— Start EXERCISE MATERIAL —

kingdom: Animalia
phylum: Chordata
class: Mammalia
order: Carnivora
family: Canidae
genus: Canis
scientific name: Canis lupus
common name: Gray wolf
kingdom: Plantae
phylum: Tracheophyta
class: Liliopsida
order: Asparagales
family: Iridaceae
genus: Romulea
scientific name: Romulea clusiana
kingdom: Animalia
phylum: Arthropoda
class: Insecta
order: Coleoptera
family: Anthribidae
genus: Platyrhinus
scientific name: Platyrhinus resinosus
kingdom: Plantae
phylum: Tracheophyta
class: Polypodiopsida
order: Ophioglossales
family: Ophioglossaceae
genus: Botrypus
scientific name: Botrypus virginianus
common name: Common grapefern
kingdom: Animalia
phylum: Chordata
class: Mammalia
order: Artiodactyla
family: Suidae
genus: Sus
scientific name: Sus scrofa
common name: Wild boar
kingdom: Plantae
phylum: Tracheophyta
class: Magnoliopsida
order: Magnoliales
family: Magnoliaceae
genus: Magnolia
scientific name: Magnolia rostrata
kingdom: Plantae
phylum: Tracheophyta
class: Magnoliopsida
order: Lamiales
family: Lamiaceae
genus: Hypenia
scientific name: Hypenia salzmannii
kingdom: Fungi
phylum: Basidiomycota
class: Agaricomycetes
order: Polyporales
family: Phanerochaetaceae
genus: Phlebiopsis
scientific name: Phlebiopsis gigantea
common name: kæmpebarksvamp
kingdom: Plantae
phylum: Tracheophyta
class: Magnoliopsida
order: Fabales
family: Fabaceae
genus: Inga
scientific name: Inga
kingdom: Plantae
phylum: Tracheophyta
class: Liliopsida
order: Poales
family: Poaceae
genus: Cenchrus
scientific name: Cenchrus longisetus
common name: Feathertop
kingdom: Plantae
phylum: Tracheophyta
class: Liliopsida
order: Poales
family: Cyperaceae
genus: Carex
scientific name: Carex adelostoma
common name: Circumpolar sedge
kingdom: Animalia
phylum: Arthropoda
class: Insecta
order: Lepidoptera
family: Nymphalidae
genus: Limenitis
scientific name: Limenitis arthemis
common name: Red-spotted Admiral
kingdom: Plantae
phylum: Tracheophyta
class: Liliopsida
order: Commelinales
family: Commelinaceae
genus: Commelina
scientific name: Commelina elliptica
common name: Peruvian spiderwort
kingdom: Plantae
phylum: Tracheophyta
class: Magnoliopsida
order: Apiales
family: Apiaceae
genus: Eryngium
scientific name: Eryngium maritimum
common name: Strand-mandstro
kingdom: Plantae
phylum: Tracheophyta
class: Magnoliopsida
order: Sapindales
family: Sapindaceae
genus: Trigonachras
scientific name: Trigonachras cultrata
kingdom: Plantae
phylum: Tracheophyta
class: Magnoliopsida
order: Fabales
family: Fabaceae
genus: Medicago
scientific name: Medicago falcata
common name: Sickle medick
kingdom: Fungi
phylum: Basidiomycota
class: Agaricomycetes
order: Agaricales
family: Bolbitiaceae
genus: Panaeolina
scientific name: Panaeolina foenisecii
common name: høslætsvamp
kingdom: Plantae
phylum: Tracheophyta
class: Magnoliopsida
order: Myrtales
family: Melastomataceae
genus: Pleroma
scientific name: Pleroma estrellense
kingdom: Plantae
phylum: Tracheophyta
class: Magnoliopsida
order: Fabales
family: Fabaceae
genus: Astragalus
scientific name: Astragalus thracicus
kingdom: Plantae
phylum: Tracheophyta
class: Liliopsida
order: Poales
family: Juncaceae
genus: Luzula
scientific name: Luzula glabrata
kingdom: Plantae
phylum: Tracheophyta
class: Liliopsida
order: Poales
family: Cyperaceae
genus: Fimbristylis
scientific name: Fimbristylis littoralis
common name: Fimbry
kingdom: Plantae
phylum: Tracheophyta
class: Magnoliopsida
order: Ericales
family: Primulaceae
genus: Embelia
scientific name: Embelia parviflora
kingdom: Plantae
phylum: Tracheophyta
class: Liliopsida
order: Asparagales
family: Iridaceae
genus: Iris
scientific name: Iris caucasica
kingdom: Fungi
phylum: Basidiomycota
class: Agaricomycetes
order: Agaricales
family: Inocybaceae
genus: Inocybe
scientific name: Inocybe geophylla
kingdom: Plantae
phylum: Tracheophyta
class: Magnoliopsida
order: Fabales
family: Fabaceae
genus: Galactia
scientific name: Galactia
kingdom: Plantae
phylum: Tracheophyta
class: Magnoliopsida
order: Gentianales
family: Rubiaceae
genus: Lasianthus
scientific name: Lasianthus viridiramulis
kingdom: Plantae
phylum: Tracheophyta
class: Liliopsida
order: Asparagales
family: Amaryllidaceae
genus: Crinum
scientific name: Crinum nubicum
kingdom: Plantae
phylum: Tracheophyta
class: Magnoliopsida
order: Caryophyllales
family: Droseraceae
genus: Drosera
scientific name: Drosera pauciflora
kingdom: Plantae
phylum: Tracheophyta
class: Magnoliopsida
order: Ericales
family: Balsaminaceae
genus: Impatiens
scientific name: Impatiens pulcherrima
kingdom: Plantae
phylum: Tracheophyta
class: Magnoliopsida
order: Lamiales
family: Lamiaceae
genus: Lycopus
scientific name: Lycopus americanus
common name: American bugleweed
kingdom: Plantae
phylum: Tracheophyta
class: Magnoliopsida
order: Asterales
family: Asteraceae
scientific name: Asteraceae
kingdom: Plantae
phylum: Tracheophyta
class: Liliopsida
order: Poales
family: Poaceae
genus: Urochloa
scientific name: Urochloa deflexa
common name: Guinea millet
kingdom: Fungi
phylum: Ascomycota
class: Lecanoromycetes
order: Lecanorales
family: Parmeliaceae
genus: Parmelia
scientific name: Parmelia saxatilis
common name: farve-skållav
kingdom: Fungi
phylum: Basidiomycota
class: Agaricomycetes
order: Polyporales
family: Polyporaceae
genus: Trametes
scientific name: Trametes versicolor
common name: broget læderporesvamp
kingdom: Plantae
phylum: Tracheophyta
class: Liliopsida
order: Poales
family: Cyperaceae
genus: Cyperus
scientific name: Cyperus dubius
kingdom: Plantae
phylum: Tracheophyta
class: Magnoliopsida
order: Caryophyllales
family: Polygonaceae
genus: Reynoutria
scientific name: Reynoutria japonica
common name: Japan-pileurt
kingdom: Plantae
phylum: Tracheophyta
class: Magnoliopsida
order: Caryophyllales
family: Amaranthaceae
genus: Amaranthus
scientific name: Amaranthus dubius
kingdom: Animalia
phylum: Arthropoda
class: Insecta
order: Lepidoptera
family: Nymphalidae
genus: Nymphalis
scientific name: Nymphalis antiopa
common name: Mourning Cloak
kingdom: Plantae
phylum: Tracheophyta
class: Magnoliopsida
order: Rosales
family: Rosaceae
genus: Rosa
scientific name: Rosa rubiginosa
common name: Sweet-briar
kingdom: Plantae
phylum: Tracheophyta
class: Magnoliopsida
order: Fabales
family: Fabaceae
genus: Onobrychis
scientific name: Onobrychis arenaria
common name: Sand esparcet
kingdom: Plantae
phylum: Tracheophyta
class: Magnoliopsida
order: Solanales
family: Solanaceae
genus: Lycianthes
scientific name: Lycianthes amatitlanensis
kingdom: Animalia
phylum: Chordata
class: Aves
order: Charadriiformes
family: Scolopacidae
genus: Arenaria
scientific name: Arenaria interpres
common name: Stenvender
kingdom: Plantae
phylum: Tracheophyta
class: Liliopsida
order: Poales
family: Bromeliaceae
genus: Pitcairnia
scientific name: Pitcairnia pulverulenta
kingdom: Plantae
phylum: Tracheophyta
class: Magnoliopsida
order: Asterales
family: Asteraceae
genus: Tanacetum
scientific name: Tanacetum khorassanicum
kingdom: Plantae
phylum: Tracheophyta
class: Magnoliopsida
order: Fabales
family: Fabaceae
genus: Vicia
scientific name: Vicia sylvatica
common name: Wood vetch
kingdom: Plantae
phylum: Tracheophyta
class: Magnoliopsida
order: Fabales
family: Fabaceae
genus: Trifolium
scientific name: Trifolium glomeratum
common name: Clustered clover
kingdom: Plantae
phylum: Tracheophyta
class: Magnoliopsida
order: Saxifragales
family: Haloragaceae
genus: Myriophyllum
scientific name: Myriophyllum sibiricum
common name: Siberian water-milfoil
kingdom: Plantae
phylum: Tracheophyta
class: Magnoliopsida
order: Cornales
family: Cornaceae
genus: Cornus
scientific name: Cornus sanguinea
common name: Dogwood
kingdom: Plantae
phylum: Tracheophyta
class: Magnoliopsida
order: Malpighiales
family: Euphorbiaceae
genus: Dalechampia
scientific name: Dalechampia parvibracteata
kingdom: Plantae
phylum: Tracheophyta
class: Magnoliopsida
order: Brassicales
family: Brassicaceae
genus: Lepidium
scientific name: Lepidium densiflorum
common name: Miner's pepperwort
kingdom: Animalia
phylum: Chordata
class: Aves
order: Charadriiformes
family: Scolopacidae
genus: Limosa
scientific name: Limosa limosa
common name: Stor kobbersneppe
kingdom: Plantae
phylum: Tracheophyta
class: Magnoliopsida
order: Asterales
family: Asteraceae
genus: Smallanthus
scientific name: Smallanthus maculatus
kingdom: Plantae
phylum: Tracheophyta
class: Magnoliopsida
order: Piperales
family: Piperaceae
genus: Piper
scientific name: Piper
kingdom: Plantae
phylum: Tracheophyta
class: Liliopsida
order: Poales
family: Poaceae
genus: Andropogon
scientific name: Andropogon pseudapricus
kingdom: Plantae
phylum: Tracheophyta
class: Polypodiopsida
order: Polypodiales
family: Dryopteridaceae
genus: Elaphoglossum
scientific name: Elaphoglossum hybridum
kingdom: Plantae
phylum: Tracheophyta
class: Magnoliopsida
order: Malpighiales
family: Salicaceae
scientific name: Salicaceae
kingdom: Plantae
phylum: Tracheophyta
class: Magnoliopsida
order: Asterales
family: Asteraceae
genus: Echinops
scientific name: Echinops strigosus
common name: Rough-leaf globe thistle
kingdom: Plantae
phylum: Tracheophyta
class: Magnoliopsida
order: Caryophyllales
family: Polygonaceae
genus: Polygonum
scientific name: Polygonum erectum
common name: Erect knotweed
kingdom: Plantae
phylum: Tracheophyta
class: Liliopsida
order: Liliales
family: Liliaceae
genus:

— End EXERCISE MATERIAL —

DIRECTIONS FOR THIS TASK: Copy out, unchanged, every line from the beginning of the material through the line containing "genus: Romulea", including that line.

SOLUTION:
kingdom: Animalia
phylum: Chordata
class: Mammalia
order: Carnivora
family: Canidae
genus: Canis
scientific name: Canis lupus
common name: Gray wolf
kingdom: Plantae
phylum: Tracheophyta
class: Liliopsida
order: Asparagales
family: Iridaceae
genus: Romulea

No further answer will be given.